Once you have SentenceTransformers installed, the usage is simple:

from sentence_transformers import SentenceTransformer
model = SentenceTransformer('distilbert-base-nli-stsb-mean-tokens')

#Our sentences we like to encode
sentences = ['This framework generates embeddings for each input sentence',
    'Sentences are passed as a list of string.', 
    'The quick brown fox jumps over the lazy dog.']

#Sentences are encoded by calling model.encode()
sentence_embeddings = model.encode(sentences)

#Print the embeddings
for sentence, embedding in zip(sentences, sentence_embeddings):
    print("Sentence:", sentence)
    print("Embedding:", embedding)
    print("")

With SentenceTransformer('distilbert-base-nli-stsb-mean-tokens') we define which sentence transformer model we like to load. In this example, we load distilbert-base-nli-stsb-mean-tokens, which is a DistilBERT-base-uncased model fine tuned on Natural Language Inference (NLI) and Semantic Textual Similarity Benchmark (STSb) data.

BERT (and other transformer networks) output for each token in our input text an embedding. In order to create a fixed-sized sentence embedding out of this, the model applies mean pooling, i.e., the output embeddings for all tokens are averaged to yield a 768-dimensional vector.

Comparing Sentence Similarities

The sentences (texts) are mapped such that sentences with similar meanings are close in vector space. One common method to measure the similarity in vector space is to use cosine similarity. For two sentences, this can be done like this:

from sentence_transformers import SentenceTransformer, util
model = SentenceTransformer('distilbert-base-nli-stsb-mean-tokens')

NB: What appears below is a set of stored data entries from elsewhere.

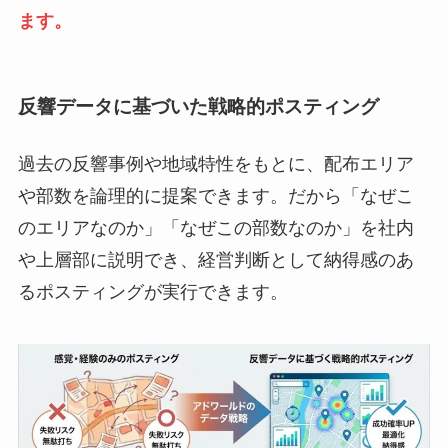
ます。
反響データに基づいた戦略的ポスティング
過去の反響事例や地域特性をもとに、配布エリア
や部数を論理的に提案できます。だから「なぜこ
のエリアなのか」「なぜこの部数なのか」を社内
や上層部に説明でき、経営判断として納得感のあ
るポスティングが実行できます。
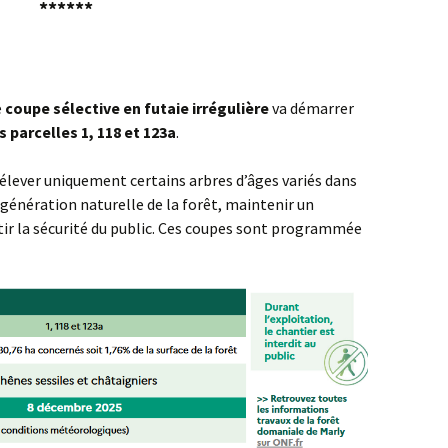
******
e
coupe sélective en futaie irrégulière
va démarrer
s parcelles 1, 118 et 123a
.
rélever uniquement certains arbres d’âges variés dans
régénération naturelle de la forêt, maintenir un
tir la sécurité du public. Ces coupes sont programmée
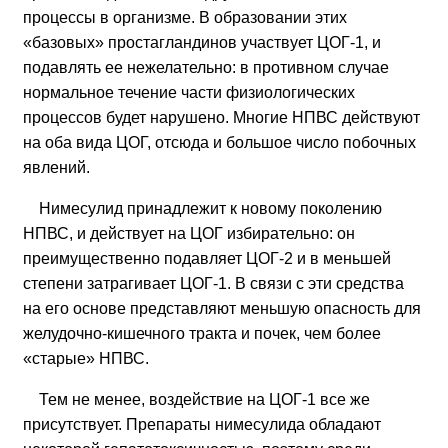
процессы в организме. В образовании этих
«базовых» простагландинов участвует ЦОГ-1, и
подавлять ее нежелательно: в противном случае
нормальное течение части физиологических
процессов будет нарушено. Многие НПВС действуют
на оба вида ЦОГ, отсюда и большое число побочных
явлений.
Нимесулид принадлежит к новому поколению
НПВС, и действует на ЦОГ избирательно: он
преимущественно подавляет ЦОГ-2 и в меньшей
степени затрагивает ЦОГ-1. В связи с эти средства
на его основе представляют меньшую опасность для
желудочно-кишечного тракта и почек, чем более
«старые» НПВС.
Тем не менее, воздействие на ЦОГ-1 все же
присутствует. Препараты нимесулида обладают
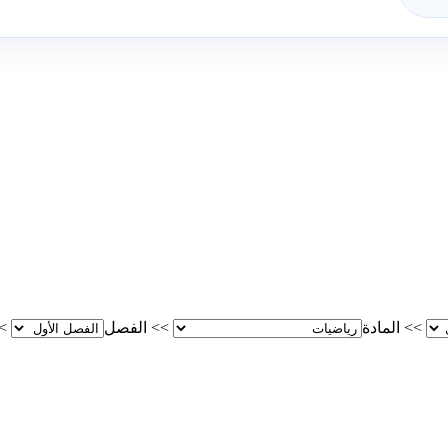
>>
المادة
>>
الفصل
>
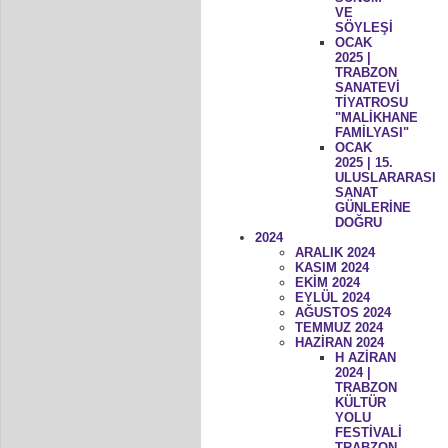
VE
SÖYLEŞİ
OCAK
2025 |
TRABZON
SANATEVİ
TİYATROSU
"MALİKHANE
FAMİLYASI"
OCAK
2025 | 15.
ULUSLARARASI
SANAT
GÜNLERİNE
DOĞRU
2024
ARALIK 2024
KASIM 2024
EKİM 2024
EYLÜL 2024
AĞUSTOS 2024
TEMMUZ 2024
HAZİRAN 2024
H AZİRAN
2024 |
TRABZON
KÜLTÜR
YOLU
FESTİVALİ
TRABZON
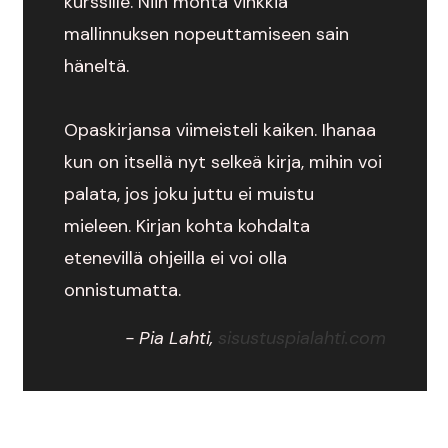
kurssille. Niin monta vinkkiä
mallinnuksen nopeuttamiseen sain
häneltä.
Opaskirjansa viimeisteli kaiken. Ihanaa
kun on itsellä nyt selkeä kirja, mihin voi
palata, jos joku juttu ei muistu
mieleen. Kirjan kohta kohdalta
etenevillä ohjeilla ei voi olla
onnistumatta.
- Pia Lahti,
sisustuspialahti.com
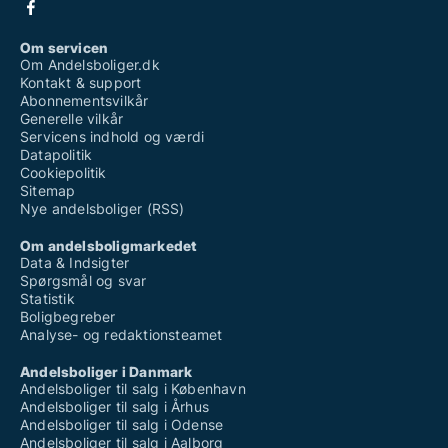
Om servicen
Om Andelsboliger.dk
Kontakt & support
Abonnementsvilkår
Generelle vilkår
Servicens indhold og værdi
Datapolitik
Cookiepolitik
Sitemap
Nye andelsboliger (RSS)
Om andelsboligmarkedet
Data & Indsigter
Spørgsmål og svar
Statistik
Boligbegreber
Analyse- og redaktionsteamet
Andelsboliger i Danmark
Andelsboliger til salg i København
Andelsboliger til salg i Århus
Andelsboliger til salg i Odense
Andelsboliger til salg i Aalborg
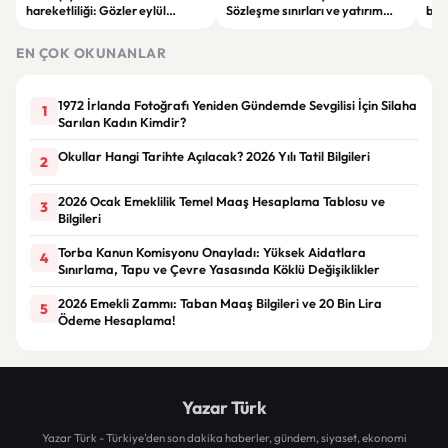
hareketliliği: Gözler eylül
Sözleşme sınırları ve yatırım
bell
ayındaki faiz kararında
kuralları değişti
Bil
duy
EN ÇOK OKUNANLAR
1972 İrlanda Fotoğrafı Yeniden Gündemde Sevgilisi İçin Silaha
1
Sarılan Kadın Kimdir?
Okullar Hangi Tarihte Açılacak? 2026 Yılı Tatil Bilgileri
2
2026 Ocak Emeklilik Temel Maaş Hesaplama Tablosu ve
3
Bilgileri
Torba Kanun Komisyonu Onayladı: Yüksek Aidatlara
4
Sınırlama, Tapu ve Çevre Yasasında Köklü Değişiklikler
2026 Emekli Zammı: Taban Maaş Bilgileri ve 20 Bin Lira
5
Ödeme Hesaplama!
Yazar Türk
Yazar Türk - Türkiye'den son dakika haberler, gündem, siyaset, ekonomi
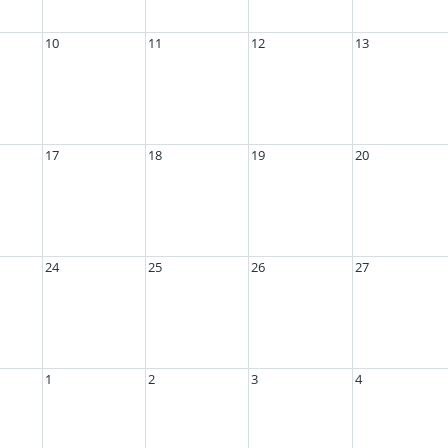
10
11
12
13
17
18
19
20
24
25
26
27
1
2
3
4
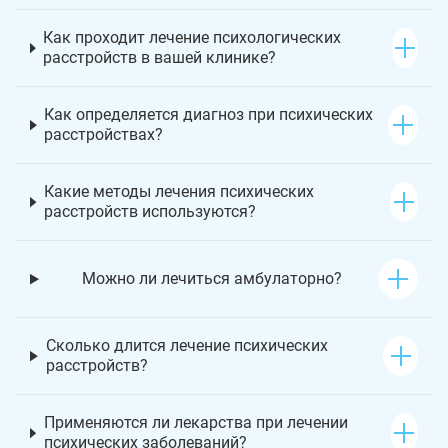
Как проходит лечение психологических
расстройств в вашей клинике?
Как определяется диагноз при психических
расстройствах?
Какие методы лечения психических
расстройств используются?
Можно ли лечиться амбулаторно?
Сколько длится лечение психических
расстройств?
Применяются ли лекарства при лечении
психических заболеваний?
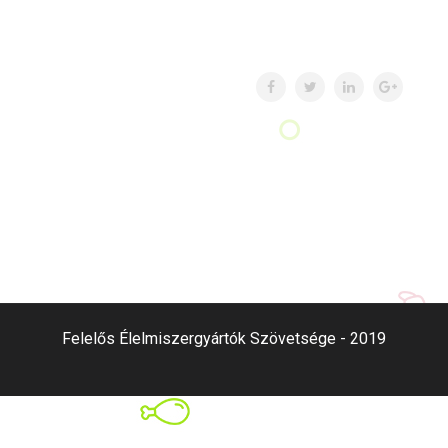
Felelős Élelmiszergyártók Szövetsége - 2019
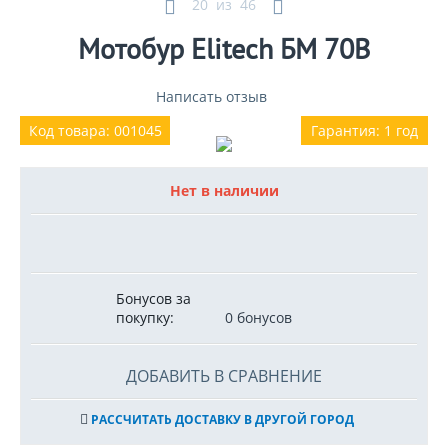
20
из
46
Мотобур Elitech БМ 70В
Написать отзыв
Код товара: 001045
Гарантия: 1 год
Нет в наличии
Бонусов за
покупку:
0 бонусов
ДОБАВИТЬ В СРАВНЕНИЕ
РАССЧИТАТЬ ДОСТАВКУ В ДРУГОЙ ГОРОД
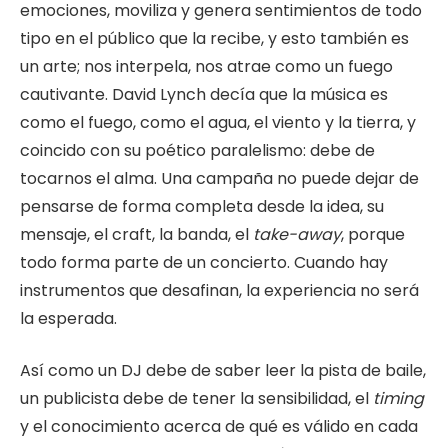
emociones, moviliza y genera sentimientos de todo
tipo en el público que la recibe, y esto también es
un arte; nos interpela, nos atrae como un fuego
cautivante. David Lynch decía que la música es
como el fuego, como el agua, el viento y la tierra, y
coincido con su poético paralelismo: debe de
tocarnos el alma. Una campaña no puede dejar de
pensarse de forma completa desde la idea, su
mensaje, el craft, la banda, el
take-away
, porque
todo forma parte de un concierto. Cuando hay
instrumentos que desafinan, la experiencia no será
la esperada.
Así como un DJ debe de saber leer la pista de baile,
un publicista debe de tener la sensibilidad, el
timing
y el conocimiento acerca de qué es válido en cada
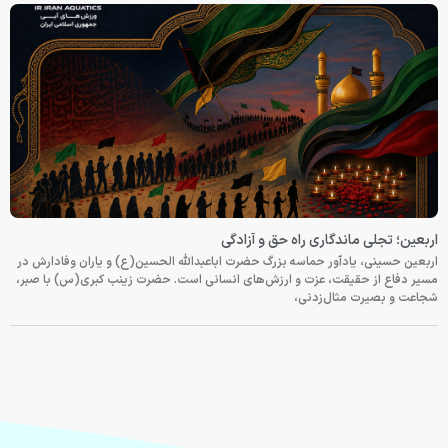
اربعین؛ تجلی ماندگاری راه حق و آزادگی
اربعین حسینی، یادآور حماسه بزرگ حضرت اباعبدالله الحسین(ع) و یاران وفادارش در
مسیر دفاع از حقیقت، عزت و ارزش‌های انسانی است. حضرت زینب کبری(س) با صبر،
شجاعت و بصیرت مثال‌زدنی،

#Sentences are encoded by calling model.encode()
emb1 = model.encode("This is a red cat with a hat.")
emb2 = model.encode("Have you seen my red cat?")

cos_sim = util.pytorch_cos_sim(emb1, emb2)
print("Cosine-Similarity:", cos_sim)

If you have a list with more sentences, you can use the following code example:

from sentence_transformers import SentenceTransformer, util
model = SentenceTransformer('distilbert-base-nli-stsb-mean-tokens')

sentences = ['A man is eating food.',
          'A man is eating a piece of bread.',
          'The girl is carrying a baby.',
          'A man is riding a horse.',
          'A woman is playing violin.',
          'Two men pushed carts through the woods.',
          'A man is riding a white horse on an enclosed ground.',
          'A monkey is playing drums.',
          'Someone in a gorilla costume is playing a set of drums.'
          ]

#Encode all sentences
embeddings = model.encode(sentences)

#Compute cosine similarity between all pairs
cos_sim = util.pytorch_cos_sim(embeddings, embeddings)

#Add all pairs to a list with their cosine similarity score
all_sentence_combinations = []
for i in range(len(cos_sim)-1):
    for j in range(i+1, len(cos_sim)):
        all_sentence_combinations.append([cos_sim[i][j], i, j])

#Sort list by the highest cosine similarity score
all_sentence_combinations = sorted(all_sentence_combinations, key=lambda x: x[0], reverse=True)

print("Top-5 most similar pairs:")
for score, i, j in all_sentence_combinations[0:5]:
    print("{} \t {} \t {:.4f}".format(sentences[i], sentences[j], cos_sim[i][j]))

See on the left the Usage sections for more examples how to use SentenceTransformers.

Pre-Trained Models

Various pre-trained models exists optimized for many tasks exists. For a full list, see Pretrained Models.

Training your own Embeddings

Training your own sentence embeddings models for all type of use-cases is easy and requires often only minimal coding effort. For a comprehensive tutorial, see Training/Overview.

You can also extend easily existent sentence embeddings models to further languages. For details, see Multi-Lingual Training.